━━ Exercise data

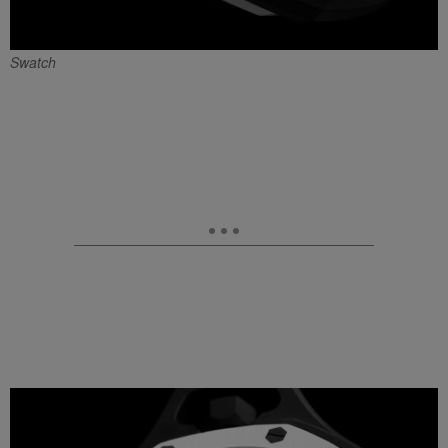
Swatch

━━━━
━━ Exercise data

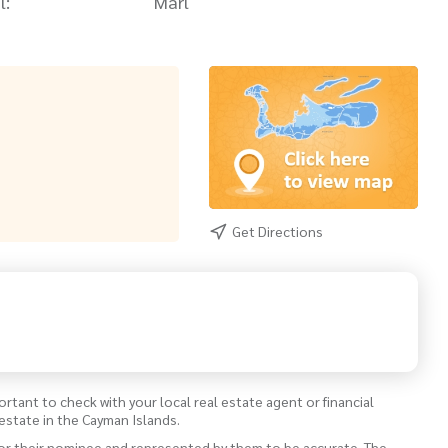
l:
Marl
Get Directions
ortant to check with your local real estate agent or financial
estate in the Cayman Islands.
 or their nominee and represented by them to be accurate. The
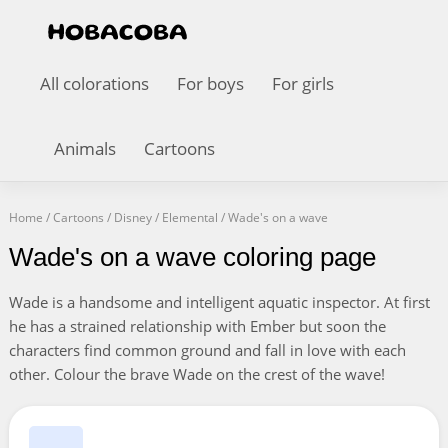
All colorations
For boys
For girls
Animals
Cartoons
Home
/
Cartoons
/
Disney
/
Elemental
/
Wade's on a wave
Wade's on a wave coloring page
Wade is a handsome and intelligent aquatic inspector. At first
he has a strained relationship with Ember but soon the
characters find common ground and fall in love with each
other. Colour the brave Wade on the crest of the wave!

━━━━

Exercise requirements: The expected output is exactly the lines of the listing above between the line holding "he has a strained" and the line holding "other. Colour the", inclusive.

Exercise answer:
he has a strained relationship with Ember but soon the
characters find common ground and fall in love with each
other. Colour the brave Wade on the crest of the wave!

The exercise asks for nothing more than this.